During 15th and 22nd June, six members of GHTM travelled to Santiago Island, Cape Verde, to take part in fieldwork for the RESPIRA-CV project.
On this mission, researchers (Ana Paula Arez, Marcelo Ferreira, M. Rosário O. Martins, M. Ceu Teixeira) and PhD students (Iolanda Alves and Ricardo Mendes) from the GHTM-IHMT took part in collecting anthropometric and biological data and administering questionnaires on symptoms of allergic diseases as part of the RESPIRA-CV project.
Funded by the Calouste Gulbenkian Foundation and the La Caixa Foundation, this study aims to improve knowledge, prevention, diagnosis and treatment of asthma and atopic diseases in Cape Verdean children and to develop/strengthen human and institutional capacity to carry out clinical research in this country and in São Tomé and Príncipe.

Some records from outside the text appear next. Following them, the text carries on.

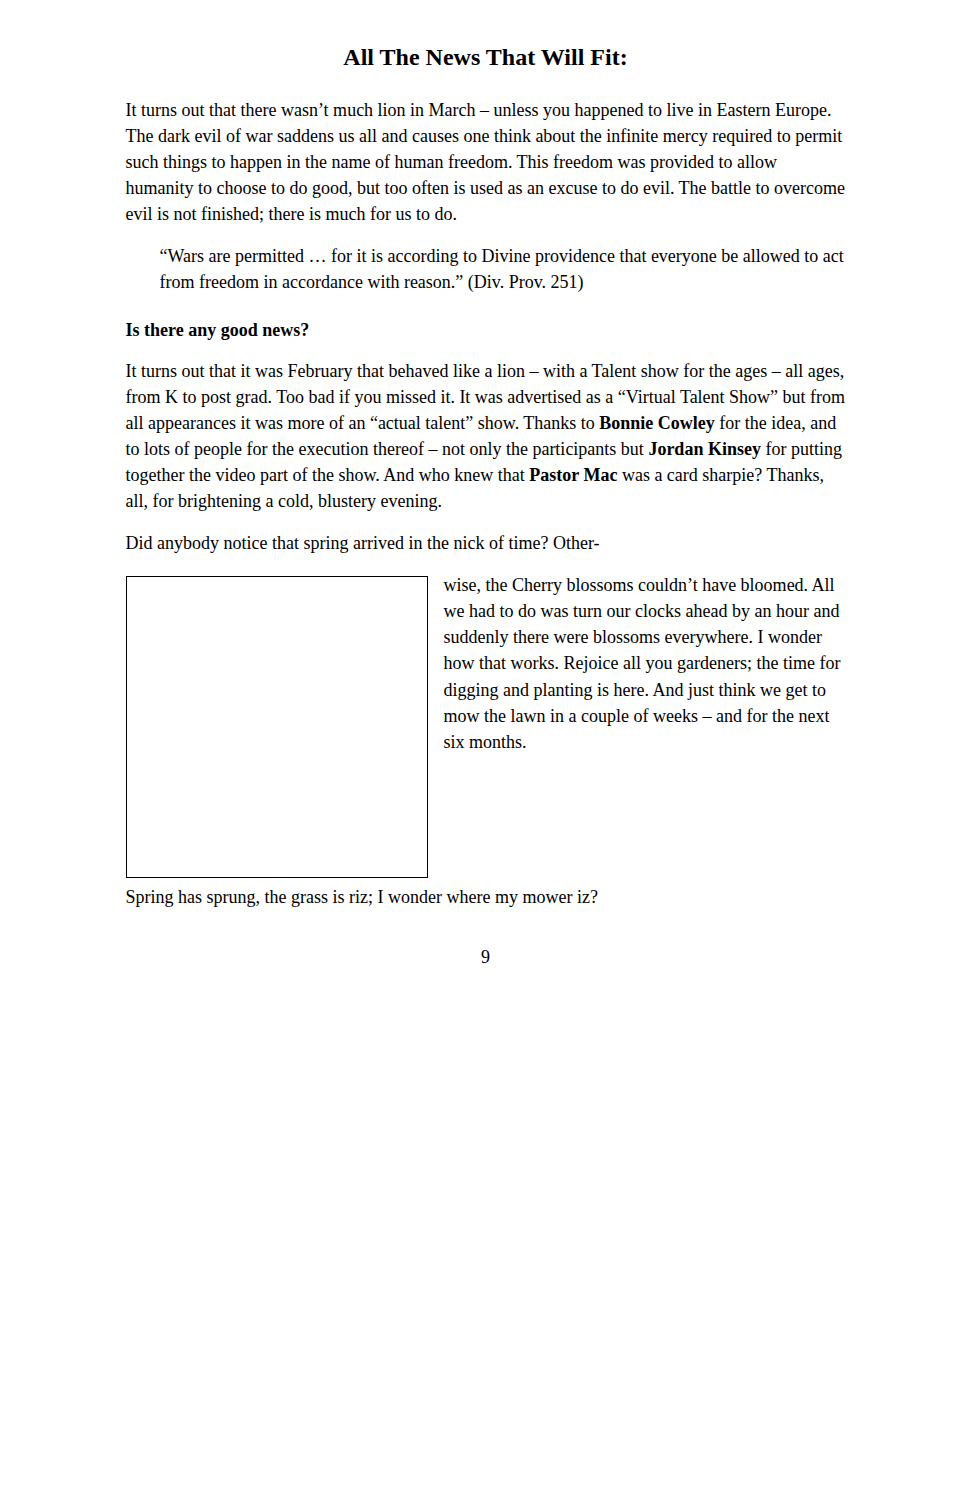All The News That Will Fit:
It turns out that there wasn’t much lion in March – unless you happened to live in Eastern Europe. The dark evil of war saddens us all and causes one think about the infinite mercy required to permit such things to happen in the name of human freedom. This freedom was provided to allow humanity to choose to do good, but too often is used as an excuse to do evil. The battle to overcome evil is not finished; there is much for us to do.
“Wars are permitted … for it is according to Divine providence that everyone be allowed to act from freedom in accordance with reason.” (Div. Prov. 251)
Is there any good news?
It turns out that it was February that behaved like a lion – with a Talent show for the ages – all ages, from K to post grad. Too bad if you missed it. It was advertised as a “Virtual Talent Show” but from all appearances it was more of an “actual talent” show. Thanks to Bonnie Cowley for the idea, and to lots of people for the execution thereof – not only the participants but Jordan Kinsey for putting together the video part of the show. And who knew that Pastor Mac was a card sharpie? Thanks, all, for brightening a cold, blustery evening.
Did anybody notice that spring arrived in the nick of time? Other-
wise, the Cherry blossoms couldn’t have bloomed. All we had to do was turn our clocks ahead by an hour and suddenly there were blossoms everywhere. I wonder how that works. Rejoice all you gardeners; the time for digging and planting is here. And just think we get to mow the lawn in a couple of weeks – and for the next six months.
Spring has sprung, the grass is riz; I wonder where my mower iz?
9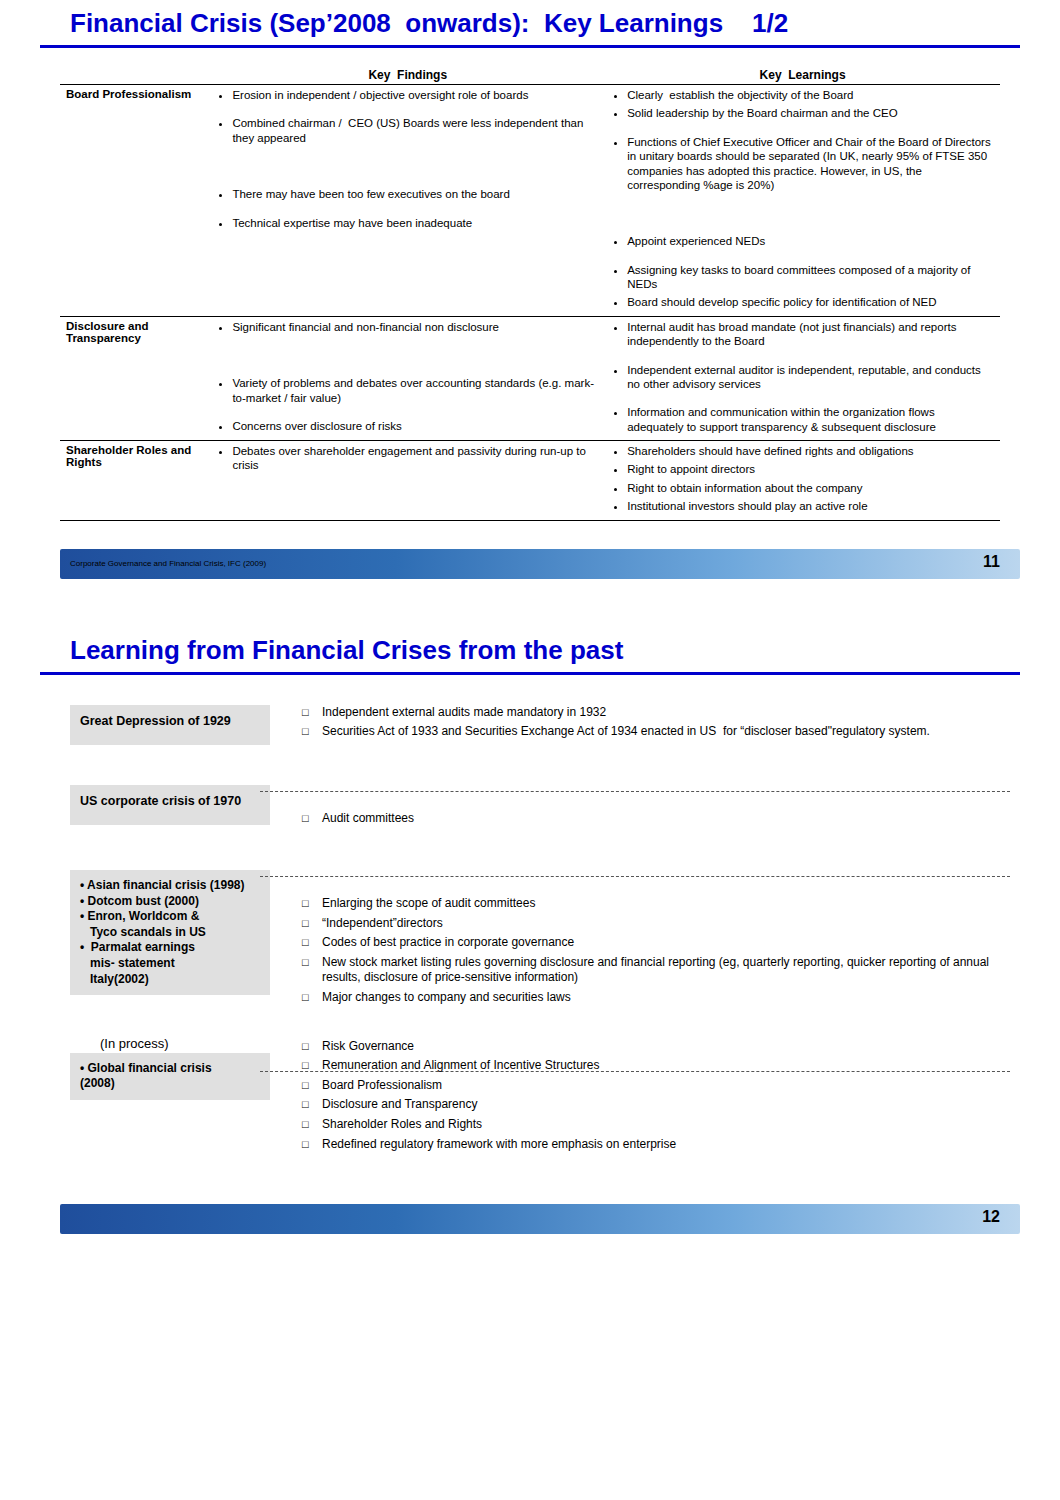Financial Crisis (Sep’2008 onwards): Key Learnings 1/2
| | Key Findings | Key Learnings |
| --- | --- | --- |
| Board Professionalism | Erosion in independent / objective oversight role of boards Combined chairman / CEO (US) Boards were less independent than they appeared There may have been too few executives on the board Technical expertise may have been inadequate | Clearly establish the objectivity of the Board Solid leadership by the Board chairman and the CEO Functions of Chief Executive Officer and Chair of the Board of Directors in unitary boards should be separated (In UK, nearly 95% of FTSE 350 companies has adopted this practice. However, in US, the corresponding %age is 20%) Appoint experienced NEDs Assigning key tasks to board committees composed of a majority of NEDs Board should develop specific policy for identification of NED |
| Disclosure and Transparency | Significant financial and non-financial non disclosure Variety of problems and debates over accounting standards (e.g. mark-to-market / fair value) Concerns over disclosure of risks | Internal audit has broad mandate (not just financials) and reports independently to the Board Independent external auditor is independent, reputable, and conducts no other advisory services Information and communication within the organization flows adequately to support transparency & subsequent disclosure |
| Shareholder Roles and Rights | Debates over shareholder engagement and passivity during run-up to crisis | Shareholders should have defined rights and obligations Right to appoint directors Right to obtain information about the company Institutional investors should play an active role |
Corporate Governance and Financial Crisis, IFC (2009)
11
Learning from Financial Crises from the past
Great Depression of 1929
Independent external audits made mandatory in 1932
Securities Act of 1933 and Securities Exchange Act of 1934 enacted in US for “discloser based"regulatory system.
US corporate crisis of 1970
Audit committees
• Asian financial crisis (1998) • Dotcom bust (2000) • Enron, Worldcom & Tyco scandals in US • Parmalat earnings mis- statement Italy(2002)
Enlarging the scope of audit committees
“Independent”directors
Codes of best practice in corporate governance
New stock market listing rules governing disclosure and financial reporting (eg, quarterly reporting, quicker reporting of annual results, disclosure of price-sensitive information)
Major changes to company and securities laws
(In process)
• Global financial crisis (2008)
Risk Governance
Remuneration and Alignment of Incentive Structures
Board Professionalism
Disclosure and Transparency
Shareholder Roles and Rights
Redefined regulatory framework with more emphasis on enterprise
12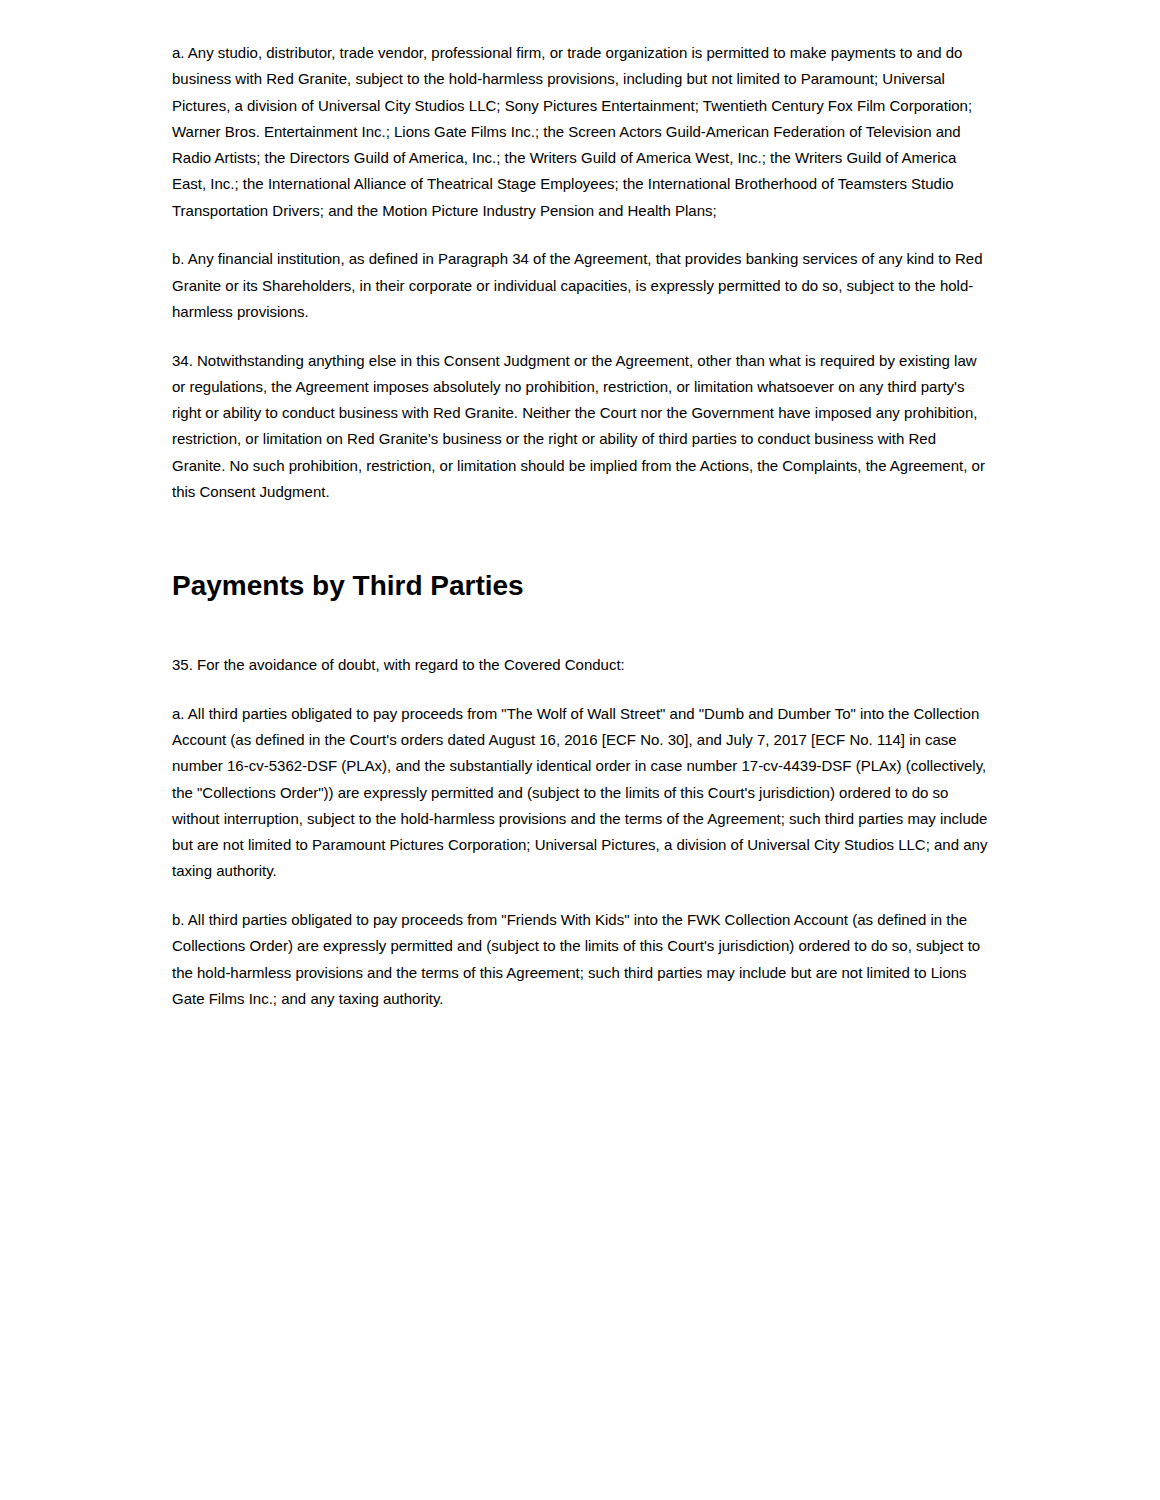a. Any studio, distributor, trade vendor, professional firm, or trade organization is permitted to make payments to and do business with Red Granite, subject to the hold-harmless provisions, including but not limited to Paramount; Universal Pictures, a division of Universal City Studios LLC; Sony Pictures Entertainment; Twentieth Century Fox Film Corporation; Warner Bros. Entertainment Inc.; Lions Gate Films Inc.; the Screen Actors Guild-American Federation of Television and Radio Artists; the Directors Guild of America, Inc.; the Writers Guild of America West, Inc.; the Writers Guild of America East, Inc.; the International Alliance of Theatrical Stage Employees; the International Brotherhood of Teamsters Studio Transportation Drivers; and the Motion Picture Industry Pension and Health Plans;
b. Any financial institution, as defined in Paragraph 34 of the Agreement, that provides banking services of any kind to Red Granite or its Shareholders, in their corporate or individual capacities, is expressly permitted to do so, subject to the hold-harmless provisions.
34. Notwithstanding anything else in this Consent Judgment or the Agreement, other than what is required by existing law or regulations, the Agreement imposes absolutely no prohibition, restriction, or limitation whatsoever on any third party's right or ability to conduct business with Red Granite. Neither the Court nor the Government have imposed any prohibition, restriction, or limitation on Red Granite's business or the right or ability of third parties to conduct business with Red Granite. No such prohibition, restriction, or limitation should be implied from the Actions, the Complaints, the Agreement, or this Consent Judgment.
Payments by Third Parties
35. For the avoidance of doubt, with regard to the Covered Conduct:
a. All third parties obligated to pay proceeds from "The Wolf of Wall Street" and "Dumb and Dumber To" into the Collection Account (as defined in the Court's orders dated August 16, 2016 [ECF No. 30], and July 7, 2017 [ECF No. 114] in case number 16-cv-5362-DSF (PLAx), and the substantially identical order in case number 17-cv-4439-DSF (PLAx) (collectively, the "Collections Order")) are expressly permitted and (subject to the limits of this Court's jurisdiction) ordered to do so without interruption, subject to the hold-harmless provisions and the terms of the Agreement; such third parties may include but are not limited to Paramount Pictures Corporation; Universal Pictures, a division of Universal City Studios LLC; and any taxing authority.
b. All third parties obligated to pay proceeds from "Friends With Kids" into the FWK Collection Account (as defined in the Collections Order) are expressly permitted and (subject to the limits of this Court's jurisdiction) ordered to do so, subject to the hold-harmless provisions and the terms of this Agreement; such third parties may include but are not limited to Lions Gate Films Inc.; and any taxing authority.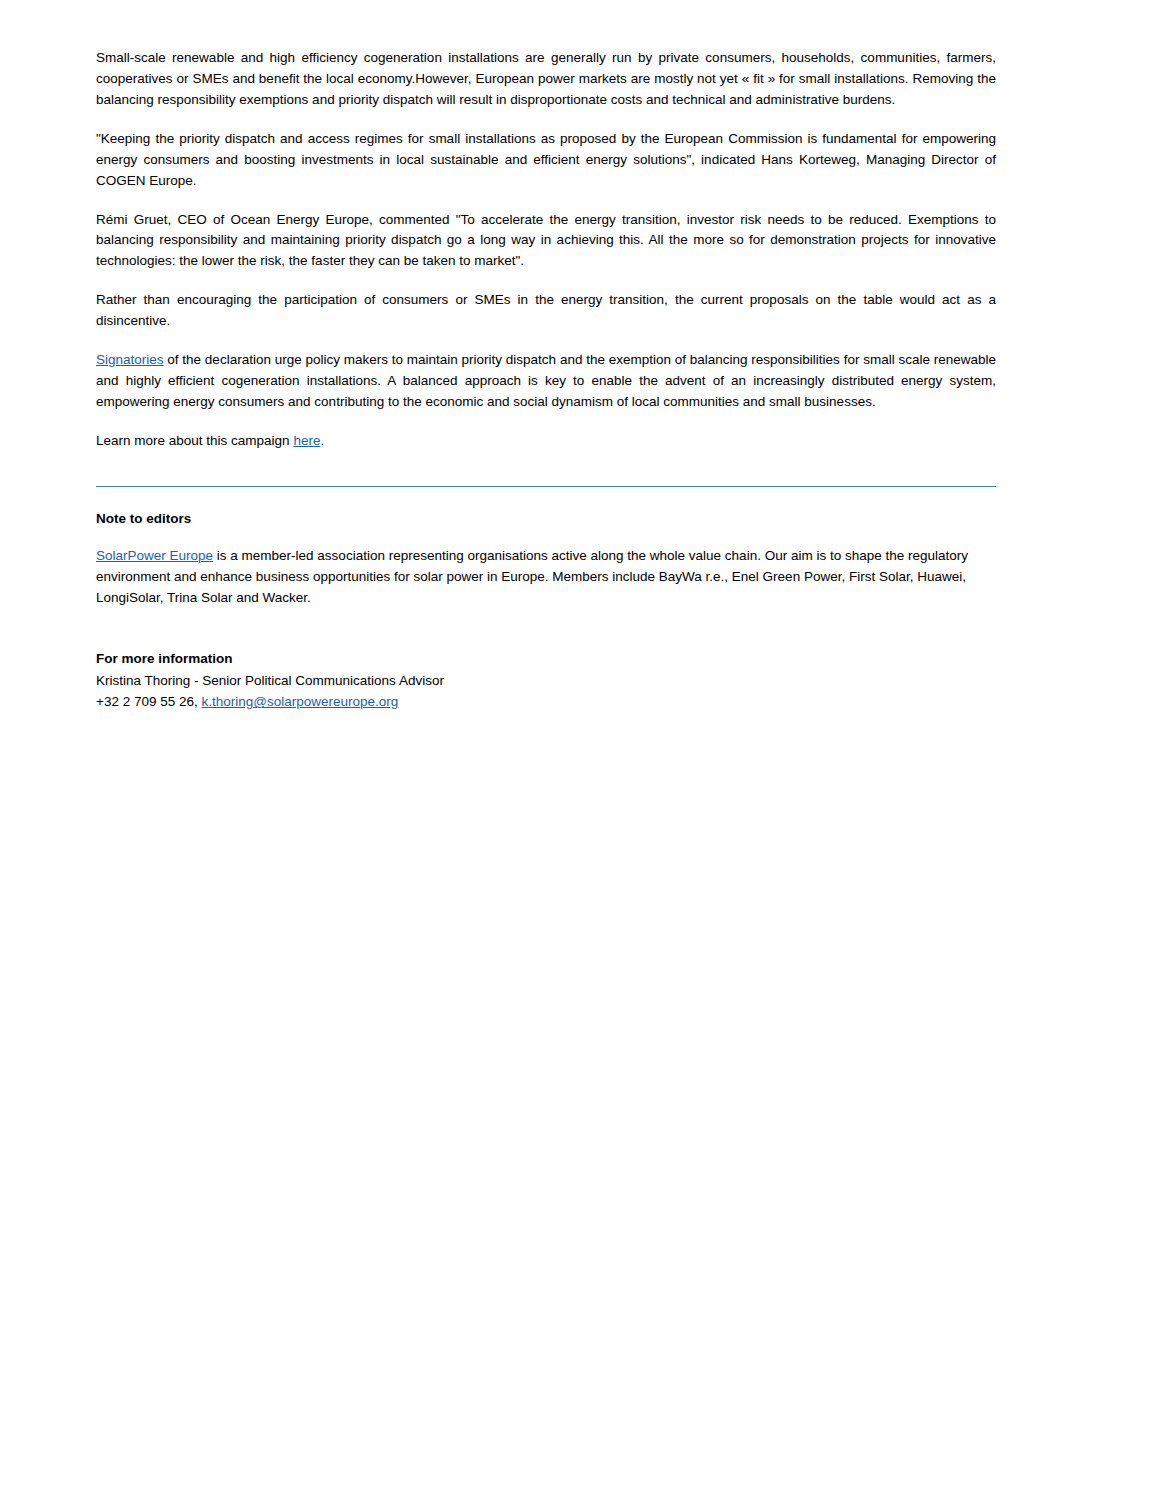Small-scale renewable and high efficiency cogeneration installations are generally run by private consumers, households, communities, farmers, cooperatives or SMEs and benefit the local economy.However, European power markets are mostly not yet « fit » for small installations. Removing the balancing responsibility exemptions and priority dispatch will result in disproportionate costs and technical and administrative burdens.
"Keeping the priority dispatch and access regimes for small installations as proposed by the European Commission is fundamental for empowering energy consumers and boosting investments in local sustainable and efficient energy solutions", indicated Hans Korteweg, Managing Director of COGEN Europe.
Rémi Gruet, CEO of Ocean Energy Europe, commented "To accelerate the energy transition, investor risk needs to be reduced. Exemptions to balancing responsibility and maintaining priority dispatch go a long way in achieving this. All the more so for demonstration projects for innovative technologies: the lower the risk, the faster they can be taken to market".
Rather than encouraging the participation of consumers or SMEs in the energy transition, the current proposals on the table would act as a disincentive.
Signatories of the declaration urge policy makers to maintain priority dispatch and the exemption of balancing responsibilities for small scale renewable and highly efficient cogeneration installations. A balanced approach is key to enable the advent of an increasingly distributed energy system, empowering energy consumers and contributing to the economic and social dynamism of local communities and small businesses.
Learn more about this campaign here.
Note to editors
SolarPower Europe is a member-led association representing organisations active along the whole value chain. Our aim is to shape the regulatory environment and enhance business opportunities for solar power in Europe. Members include BayWa r.e., Enel Green Power, First Solar, Huawei, LongiSolar, Trina Solar and Wacker.
For more information
Kristina Thoring - Senior Political Communications Advisor
+32 2 709 55 26, k.thoring@solarpowereurope.org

Led by Isabel Inês Araújo, Professor at the University of Cape Verde and member of the Population Health, Policies and Services Research Group at the IHMT’s GHTM R&D Centre, this work is coordinated by the University of Cape Verde and has the Agostinho Neto Hospital, the Ministry of Health and the Cape Verde Health Centres as partners, the Institute of Hygiene and Tropical Medicine of the NOVA University of Lisbon, through the GHTM R&D Centre, the University Institute of Tropical Diseases and Public Health of Canarias, ULL, La Laguna (IUETSP-ULL), Spain, the National Bioethics Commission, the Ministry of Health, São Tomé and Príncipe and the Global Alliance for Respiratory Diseases in the Community of Portuguese Speaking Countries (GARD CPLP).
This joint effort promises to bring significant advances in public health in Cape Verde, especially in the prevention and treatment of respiratory and allergic diseases, benefiting children and strengthening clinical research in the region.
RESPIRA-CV began on April 2024 and will be developed in the next 3 years. “This joint effort promises to bring significant advances in public health in Cape Verde, especially in the prevention and treatment of respiratory and allergic diseases, benefiting children and strengthening clinical research in the region”, mentioned Isabel Inês Araújo.